Grounds 8, 9, 10 and 11
[36] Counsel argued these grounds together. He contended that the judge erred by failing to apply an appropriate discount in the sentence for:
(i) the appellant's guilty plea;
(ii) the fact that the appellant had no record of offences;
(iii) the appellant's cooperation with the police by making oral as well as written statements; and
(iv) his expression of remorse.
[37] Mr. Boardi submitted that the trial judge gave a discount of 4 years for the appellant's guilty plea. The judge then applied a discount of 1 year for having a clean record, cooperation with the police and remorse. According to counsel, the discount for the guilty plea was just 13% and that for the other factors just 3%. These discounts, counsel submitted, were out of step with the jurisprudence and generally recognised sentencing principles. He relied on Pierre Lorde v R (2006) 73 WIR 28 (Pierre Lorde), R v Hurley, Director of Public Prosecutions Reference No. 2 of 2010, and Reduction in Sentence for a Guilty Plea: Definitive Guideline, English Sentencing Council, July 2007.
[38] Counsel also contended that the judge's comment that the appellant's expression of remorse to the probation officer that he was ''saddened to hear of the death of the victim" and that "she was a good girl" who had never shown him "a bad face" suggested a level of detachment from the victim which was disconcerting caused the judge not to give the appellant the appropriate discount for this factor.
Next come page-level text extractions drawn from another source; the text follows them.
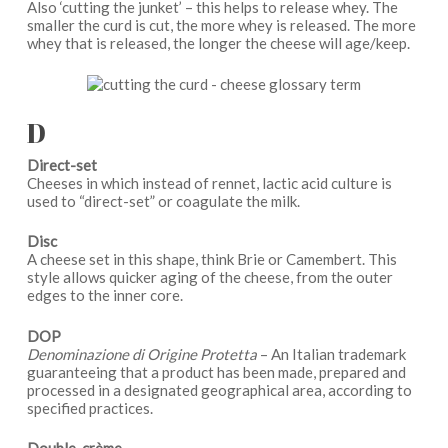
Also ‘cutting the junket’ – this helps to release whey. The
smaller the curd is cut, the more whey is released. The more
whey that is released, the longer the cheese will age/keep.
D
Direct-set
Cheeses in which instead of rennet, lactic acid culture is
used to “direct-set” or coagulate the milk.
Disc
A cheese set in this shape, think Brie or Camembert. This
style allows quicker aging of the cheese, from the outer
edges to the inner core.
DOP
Denominazione di Origine Protetta
– An Italian trademark
guaranteeing that a product has been made, prepared and
processed in a designated geographical area, according to
specified practices.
[39] Ms. Delaney's response to these submissions was that the appellant pleaded guilty about two years after his committal. It therefore could not be said that the appellant had availed himself of the opportunity to plead guilty at the earliest opportunity. In the circumstances no appreciable discount could be given. Counsel also submitted that the trial judge was entitled to give a minimal discount for the other mitigating factors, given the severity and circumstances of this case.
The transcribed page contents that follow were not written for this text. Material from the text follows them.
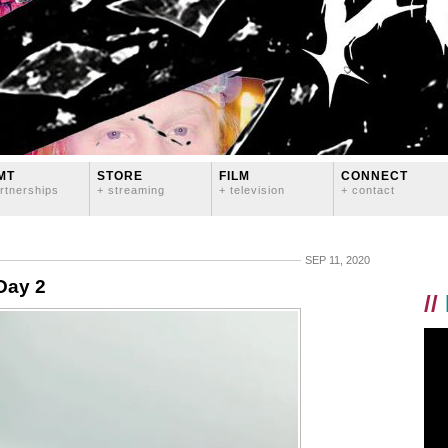
MT
STORE
FILM
CONNECT
rtnerships
+ streaming
+ television
+ contact
SEP 11, 2020
Day 2
//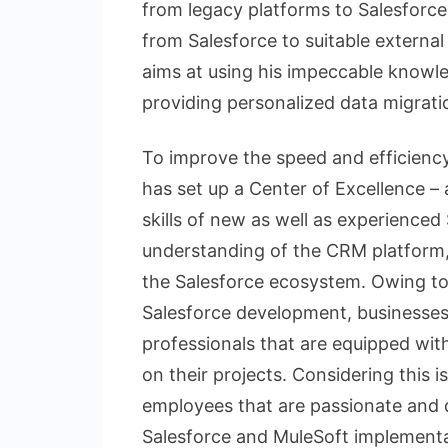
from legacy platforms to Salesforce
from Salesforce to suitable externa
aims at using his impeccable knowle
providing personalized data migrati
To improve the speed and efficienc
has set up a Center of Excellence 
skills of new as well as experienced 
understanding of the CRM platform, 
the Salesforce ecosystem. Owing to 
Salesforce development, businesses a
professionals that are equipped with
on their projects. Considering this 
employees that are passionate and d
Salesforce and MuleSoft implementa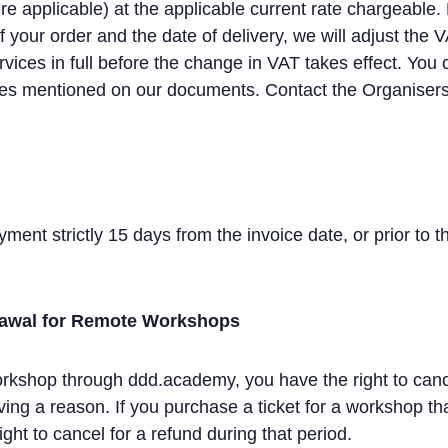
 applicable) at the applicable current rate chargeable. 
your order and the date of delivery, we will adjust the 
rvices in full before the change in VAT takes effect. You 
s mentioned on our documents. Contact the Organisers 
ment strictly 15 days from the invoice date, or prior to the
rawal for Remote Workshops
shop through ddd.academy, you have the right to cancel 
ving a reason. If you purchase a ticket for a workshop tha
ght to cancel for a refund during that period.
[40] We consider that there is no justification for counsel's complaint in relation to the matter of remorse. In our view the judge's characterisation of the appellant's remorse did not cause her to err in determining the appropriate discount for this factor.
Ground 12
[41] The final ground was that the sentence was too severe in all the circumstances. Mr. Boardi submitted that the sentence is out of step with the jurisprudence in that it had the effect of giving the appellant a longer sentence than others guilty of similar conduct. Mr. Boardi relied on R v Curtis Foster, Director of Public Prosecutions Reference No. 1 of 2010 and Bend and Murray v R, Criminal Appeals Nos. 19 and 20 of 2001.
[42] Ms. Delaney countered this submission this way. According to counsel, the trial judge correctly followed the approach to sentencing as outlined by this Court in Pierre Lorde. She considered the aggravating and mitigating factors relevant to the offence and the offender. The sentence imposed was not manifestly excessive or wrong in principle and on that basis this ground should fail.
[43] This Court has been at pains to point out in its many decisions that sentencing is an individualised process and what is important is that a judge demonstrates that the correct principles have been applied. As Mason JA stated at para 53 of Lorenzo Jordan:
'' [53] .....It must be recognised that since sentencing is an inherently individualised process, sentences for a particular offence must be expected to vary depending on the particular circumstances and therefore comparison with other cases becomes a difficult exercise."
[44] Having regard to the facts and circumstances of this case, we are satisfied that the sentence imposed in this case was entirely appropriate.
Disposal
[45] Accordingly the appeal is dismissed. The sentence is hereby confirmed.